▶ **MATERIAL SUPPLIED**
===
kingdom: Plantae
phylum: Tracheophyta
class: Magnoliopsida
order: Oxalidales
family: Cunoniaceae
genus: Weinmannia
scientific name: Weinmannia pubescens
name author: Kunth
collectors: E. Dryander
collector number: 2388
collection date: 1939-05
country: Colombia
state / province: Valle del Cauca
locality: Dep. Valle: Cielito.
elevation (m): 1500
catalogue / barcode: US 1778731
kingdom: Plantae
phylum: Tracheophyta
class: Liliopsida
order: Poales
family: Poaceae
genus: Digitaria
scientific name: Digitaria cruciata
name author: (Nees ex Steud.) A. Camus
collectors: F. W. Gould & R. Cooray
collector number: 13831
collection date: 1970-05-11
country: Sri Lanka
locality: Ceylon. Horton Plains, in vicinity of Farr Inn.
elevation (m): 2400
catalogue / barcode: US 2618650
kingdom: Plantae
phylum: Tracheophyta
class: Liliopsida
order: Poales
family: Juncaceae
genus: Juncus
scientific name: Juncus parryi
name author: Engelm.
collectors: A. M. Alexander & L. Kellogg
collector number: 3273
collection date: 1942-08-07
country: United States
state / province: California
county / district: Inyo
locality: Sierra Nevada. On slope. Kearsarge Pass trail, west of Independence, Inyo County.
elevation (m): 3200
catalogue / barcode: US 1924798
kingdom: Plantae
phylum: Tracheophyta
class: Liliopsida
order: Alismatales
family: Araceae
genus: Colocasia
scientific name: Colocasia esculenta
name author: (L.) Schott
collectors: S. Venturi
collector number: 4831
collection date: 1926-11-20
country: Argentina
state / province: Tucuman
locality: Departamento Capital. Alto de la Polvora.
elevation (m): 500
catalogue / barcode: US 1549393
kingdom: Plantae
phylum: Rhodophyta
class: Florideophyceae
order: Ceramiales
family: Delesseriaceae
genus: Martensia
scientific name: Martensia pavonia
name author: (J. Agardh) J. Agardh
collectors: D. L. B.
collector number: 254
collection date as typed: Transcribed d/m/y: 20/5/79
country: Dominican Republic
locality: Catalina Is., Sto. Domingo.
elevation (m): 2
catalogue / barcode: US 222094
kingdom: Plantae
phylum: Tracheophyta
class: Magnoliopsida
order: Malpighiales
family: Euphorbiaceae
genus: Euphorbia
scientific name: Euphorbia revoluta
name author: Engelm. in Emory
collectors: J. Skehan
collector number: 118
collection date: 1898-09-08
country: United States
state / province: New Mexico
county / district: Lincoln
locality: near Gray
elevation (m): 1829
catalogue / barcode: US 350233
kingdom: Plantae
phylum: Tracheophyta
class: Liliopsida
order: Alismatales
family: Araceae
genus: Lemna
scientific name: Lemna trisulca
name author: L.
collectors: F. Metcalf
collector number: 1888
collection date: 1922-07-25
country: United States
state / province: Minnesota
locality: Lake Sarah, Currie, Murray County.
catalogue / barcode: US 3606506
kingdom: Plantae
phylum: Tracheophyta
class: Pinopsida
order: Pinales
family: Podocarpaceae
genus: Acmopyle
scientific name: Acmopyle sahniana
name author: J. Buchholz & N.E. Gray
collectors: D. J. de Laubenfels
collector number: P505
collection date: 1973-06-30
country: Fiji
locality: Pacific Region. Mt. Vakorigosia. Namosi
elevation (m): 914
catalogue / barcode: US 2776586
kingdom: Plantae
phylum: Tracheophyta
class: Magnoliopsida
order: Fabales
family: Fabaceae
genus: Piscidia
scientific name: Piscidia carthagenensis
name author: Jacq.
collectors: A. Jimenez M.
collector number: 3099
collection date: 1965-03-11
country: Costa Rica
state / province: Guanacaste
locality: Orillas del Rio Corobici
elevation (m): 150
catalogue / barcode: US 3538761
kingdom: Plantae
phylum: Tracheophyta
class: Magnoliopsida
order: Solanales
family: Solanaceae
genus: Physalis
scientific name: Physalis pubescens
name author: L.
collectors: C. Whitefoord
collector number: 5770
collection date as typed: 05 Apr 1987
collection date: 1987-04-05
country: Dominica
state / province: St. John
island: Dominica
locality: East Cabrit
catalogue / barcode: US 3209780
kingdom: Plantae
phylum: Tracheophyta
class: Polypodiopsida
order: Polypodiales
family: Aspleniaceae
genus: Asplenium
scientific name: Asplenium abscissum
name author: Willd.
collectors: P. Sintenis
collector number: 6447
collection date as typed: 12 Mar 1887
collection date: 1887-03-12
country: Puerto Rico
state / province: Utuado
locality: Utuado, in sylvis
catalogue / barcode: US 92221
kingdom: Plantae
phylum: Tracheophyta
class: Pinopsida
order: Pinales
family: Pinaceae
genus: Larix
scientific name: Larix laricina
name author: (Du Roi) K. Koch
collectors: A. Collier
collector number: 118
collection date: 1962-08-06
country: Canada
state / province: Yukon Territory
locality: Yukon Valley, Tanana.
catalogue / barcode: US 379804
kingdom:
===
▶ **OBJECTIVE**
Write out all the rows above, unchanged and in the same order.

▶ **TASK OUTPUT**
kingdom: Plantae
phylum: Tracheophyta
class: Magnoliopsida
order: Oxalidales
family: Cunoniaceae
genus: Weinmannia
scientific name: Weinmannia pubescens
name author: Kunth
collectors: E. Dryander
collector number: 2388
collection date: 1939-05
country: Colombia
state / province: Valle del Cauca
locality: Dep. Valle: Cielito.
elevation (m): 1500
catalogue / barcode: US 1778731
kingdom: Plantae
phylum: Tracheophyta
class: Liliopsida
order: Poales
family: Poaceae
genus: Digitaria
scientific name: Digitaria cruciata
name author: (Nees ex Steud.) A. Camus
collectors: F. W. Gould & R. Cooray
collector number: 13831
collection date: 1970-05-11
country: Sri Lanka
locality: Ceylon. Horton Plains, in vicinity of Farr Inn.
elevation (m): 2400
catalogue / barcode: US 2618650
kingdom: Plantae
phylum: Tracheophyta
class: Liliopsida
order: Poales
family: Juncaceae
genus: Juncus
scientific name: Juncus parryi
name author: Engelm.
collectors: A. M. Alexander & L. Kellogg
collector number: 3273
collection date: 1942-08-07
country: United States
state / province: California
county / district: Inyo
locality: Sierra Nevada. On slope. Kearsarge Pass trail, west of Independence, Inyo County.
elevation (m): 3200
catalogue / barcode: US 1924798
kingdom: Plantae
phylum: Tracheophyta
class: Liliopsida
order: Alismatales
family: Araceae
genus: Colocasia
scientific name: Colocasia esculenta
name author: (L.) Schott
collectors: S. Venturi
collector number: 4831
collection date: 1926-11-20
country: Argentina
state / province: Tucuman
locality: Departamento Capital. Alto de la Polvora.
elevation (m): 500
catalogue / barcode: US 1549393
kingdom: Plantae
phylum: Rhodophyta
class: Florideophyceae
order: Ceramiales
family: Delesseriaceae
genus: Martensia
scientific name: Martensia pavonia
name author: (J. Agardh) J. Agardh
collectors: D. L. B.
collector number: 254
collection date as typed: Transcribed d/m/y: 20/5/79
country: Dominican Republic
locality: Catalina Is., Sto. Domingo.
elevation (m): 2
catalogue / barcode: US 222094
kingdom: Plantae
phylum: Tracheophyta
class: Magnoliopsida
order: Malpighiales
family: Euphorbiaceae
genus: Euphorbia
scientific name: Euphorbia revoluta
name author: Engelm. in Emory
collectors: J. Skehan
collector number: 118
collection date: 1898-09-08
country: United States
state / province: New Mexico
county / district: Lincoln
locality: near Gray
elevation (m): 1829
catalogue / barcode: US 350233
kingdom: Plantae
phylum: Tracheophyta
class: Liliopsida
order: Alismatales
family: Araceae
genus: Lemna
scientific name: Lemna trisulca
name author: L.
collectors: F. Metcalf
collector number: 1888
collection date: 1922-07-25
country: United States
state / province: Minnesota
locality: Lake Sarah, Currie, Murray County.
catalogue / barcode: US 3606506
kingdom: Plantae
phylum: Tracheophyta
class: Pinopsida
order: Pinales
family: Podocarpaceae
genus: Acmopyle
scientific name: Acmopyle sahniana
name author: J. Buchholz & N.E. Gray
collectors: D. J. de Laubenfels
collector number: P505
collection date: 1973-06-30
country: Fiji
locality: Pacific Region. Mt. Vakorigosia. Namosi
elevation (m): 914
catalogue / barcode: US 2776586
kingdom: Plantae
phylum: Tracheophyta
class: Magnoliopsida
order: Fabales
family: Fabaceae
genus: Piscidia
scientific name: Piscidia carthagenensis
name author: Jacq.
collectors: A. Jimenez M.
collector number: 3099
collection date: 1965-03-11
country: Costa Rica
state / province: Guanacaste
locality: Orillas del Rio Corobici
elevation (m): 150
catalogue / barcode: US 3538761
kingdom: Plantae
phylum: Tracheophyta
class: Magnoliopsida
order: Solanales
family: Solanaceae
genus: Physalis
scientific name: Physalis pubescens
name author: L.
collectors: C. Whitefoord
collector number: 5770
collection date as typed: 05 Apr 1987
collection date: 1987-04-05
country: Dominica
state / province: St. John
island: Dominica
locality: East Cabrit
catalogue / barcode: US 3209780
kingdom: Plantae
phylum: Tracheophyta
class: Polypodiopsida
order: Polypodiales
family: Aspleniaceae
genus: Asplenium
scientific name: Asplenium abscissum
name author: Willd.
collectors: P. Sintenis
collector number: 6447
collection date as typed: 12 Mar 1887
collection date: 1887-03-12
country: Puerto Rico
state / province: Utuado
locality: Utuado, in sylvis
catalogue / barcode: US 92221
kingdom: Plantae
phylum: Tracheophyta
class: Pinopsida
order: Pinales
family: Pinaceae
genus: Larix
scientific name: Larix laricina
name author: (Du Roi) K. Koch
collectors: A. Collier
collector number: 118
collection date: 1962-08-06
country: Canada
state / province: Yukon Territory
locality: Yukon Valley, Tanana.
catalogue / barcode: US 379804
kingdom:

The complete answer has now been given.